Designers commonly use varistors in voltage limiters targeting short-duration voltage spikes typically lasting less than 10 ms. But for protection against long-duration overvoltages, where the line voltage reaches more than 130 V for seconds or minutes, another solution is required. Examples include an erratic connection of the neutral wire at the distribution panel, voltage bumps on the distribution network, and overvoltage protection on ac generators.
The circuit provides such overvoltage protection using a ground-fault circuit interrupter (GFCI), which has a response time of less than 25 ms when responding to ground currents over 5 mA. The circuit is connected between the GFCI load side and ground (Fig. 1). An overvoltage will cause the circuit to draw an ac current above the 5-mA trip limit of the GFCI and trigger it, disconnecting its own outlet and the remaining downstream outlets.
At normal line voltage, typically 120 V, transistor Q1 is barely conducting. This residual current (about 0.7 mA) comes from resistors R4, R8, R2, and R3. If the line voltage exceeds 120 V, Q1 starts to conduct a small fraction of every half cycle of the line period. Capacitor C1 and diode D1 stretch these current pulses. Resistors R4, R8, R2, and R3 make up a voltage divider with R2 allowing adjustment of the limiter voltage. The divider’s total resistance is a compromise between low residual current and a sharp knee in the circuit’s voltage-versus-current curve.

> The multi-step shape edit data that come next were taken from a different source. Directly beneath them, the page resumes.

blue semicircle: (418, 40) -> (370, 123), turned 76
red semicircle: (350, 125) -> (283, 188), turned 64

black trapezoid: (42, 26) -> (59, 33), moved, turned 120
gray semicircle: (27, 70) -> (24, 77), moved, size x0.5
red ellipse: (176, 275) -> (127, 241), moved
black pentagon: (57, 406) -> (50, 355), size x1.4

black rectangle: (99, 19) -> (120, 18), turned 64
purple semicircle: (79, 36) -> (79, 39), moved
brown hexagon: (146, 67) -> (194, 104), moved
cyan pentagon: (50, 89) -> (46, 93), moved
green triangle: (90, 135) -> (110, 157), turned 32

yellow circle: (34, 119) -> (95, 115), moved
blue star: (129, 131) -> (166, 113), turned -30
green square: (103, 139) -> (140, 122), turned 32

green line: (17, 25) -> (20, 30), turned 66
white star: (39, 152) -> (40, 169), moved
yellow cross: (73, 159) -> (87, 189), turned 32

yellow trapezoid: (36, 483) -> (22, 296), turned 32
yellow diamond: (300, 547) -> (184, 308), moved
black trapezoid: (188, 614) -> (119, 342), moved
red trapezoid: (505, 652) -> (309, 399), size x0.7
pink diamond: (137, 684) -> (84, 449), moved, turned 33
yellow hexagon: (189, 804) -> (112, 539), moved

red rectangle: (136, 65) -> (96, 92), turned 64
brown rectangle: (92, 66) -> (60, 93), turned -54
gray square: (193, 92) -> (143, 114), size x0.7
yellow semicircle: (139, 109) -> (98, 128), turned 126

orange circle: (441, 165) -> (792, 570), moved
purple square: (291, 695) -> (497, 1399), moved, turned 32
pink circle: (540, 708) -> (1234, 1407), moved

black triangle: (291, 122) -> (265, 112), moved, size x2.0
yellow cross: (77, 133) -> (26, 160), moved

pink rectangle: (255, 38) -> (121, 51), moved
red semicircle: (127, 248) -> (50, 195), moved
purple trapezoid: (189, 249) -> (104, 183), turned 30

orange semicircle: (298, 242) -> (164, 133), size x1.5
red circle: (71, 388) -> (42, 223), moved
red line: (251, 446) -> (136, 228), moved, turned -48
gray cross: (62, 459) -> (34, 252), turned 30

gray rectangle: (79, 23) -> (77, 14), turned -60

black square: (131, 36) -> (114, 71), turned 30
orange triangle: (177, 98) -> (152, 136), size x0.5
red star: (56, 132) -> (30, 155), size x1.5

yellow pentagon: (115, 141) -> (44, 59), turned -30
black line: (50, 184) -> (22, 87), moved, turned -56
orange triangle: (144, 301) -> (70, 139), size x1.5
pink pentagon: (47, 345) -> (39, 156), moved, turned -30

Typically, Q1 will start to conduct just above 120 V and trigger the GFCI at 133 V (Fig. 2). Q1’s collector resistors—R5, R6, and R7—limit the current to less than 20 mA peak. They are series-connected to increase power dissipation and divide the peak voltages so the maximum allowable voltage across the resistors is less than 200 V under line-transient conditions.
The varistor at the circuit’s input will clamp any short-duration pulse to less than 400 V, protecting Q1. Zener diode D2 sets Q1’s threshold level of conduction. The Zener is a 1-W diode having a 40-Ω dynamic impedance to minimize reduction of the transistor’s effective current gain. Capacitors C2 and C3 shunt the D1 and Q1 base-emitter junction to prevent false activation by stray RF fields.
This circuit is easily implemented on a small printed-circuit board (PCB) at the rear of the GFCI. It can also fit in an electrical enclosure connected to an existing GFCI outlet using a standard three-prong plug. Note that this circuit will not prevent the GFCI from performing its normal protection against ground faults. Additional details may be found at http://ve2azx.net/technical/VoltageLimiter.pdf.
This Idea for Design is good. I would only correct one mistake—the wattage rating of resistors R5, R6, and R7. The peak current passing through these resistors can be as high as 17 mA (120 V × √2 – 30 V)/(3 × 2.7 kΩ) when the transistor is conducting and the GFCI has not yet tripped.
A simple calculation shows that the power dissipation in these resistors is about 780 mW (17 mA × 17 mA × 2.7 kΩ). The figure shows 1/4-W ratings on these resistors, which means they may burn out. A 1-W or higher rating with suitable heatsinking would be preferable.
The Author’s Response
I agree that the peak current could reach 17 mA (at 120 V input) when the transistor is saturated. Before this happens, the GFCI will have trigged. I tried two GFCIs and based my design on the less sensitive one, which triggered at 14 mA peak, or about 7 mA rms. However, the GFCI would have a 5 ±1-mA spec for triggering.
An important point to remember is that the transistor only starts to conduct for voltages above 120 V rms (Fig. 2). The transistor current waveform will be close to zero for the first 80°, then quickly rise to its peak value and start decaying after 110°. This gives a measured average total power in resistors R5, R6, and R7 of 1/2 W at 130 V and 0.95 W at 133 V input (the GFCI trigger level).
This distorted current waveform gives a 4-to-1 peak to average power ratio, instead of the usual 2 to 1 for sine waves. Based on this I would recommend changing the resistor rating 1/2 W on Figure 1, providing 1.5-W total dissipation capability. This should cover the case where the input voltage stays just below the trigger point for a long period of time. It’s also a good idea to verify the peak trigger current of the GFCI, since they are not all the same.
My calculation resulting in 780 mW was based on peak current, and I was only trying to indicate that 1/4-W resistors will not work. But the exact way of calculating power dissipation is by summing up instantaneous power at different points of the sine wave and averaging it. Average current will be much smaller because the transistor conducts during only a part of the sine wave (either side of the peak) as the author pointed out.
So, 1/2-W resistors will work fine. But the user should still make sure that there is a good way of conducting away that 1/2 W each from three resistors. (Surface-mount resistors would require large copper areas to act as heatsinks. Through-hole resistors may use copper areas or convection air currents.) The 1/2 W is quite a bit of heat for a small resistor to dissipate effectively.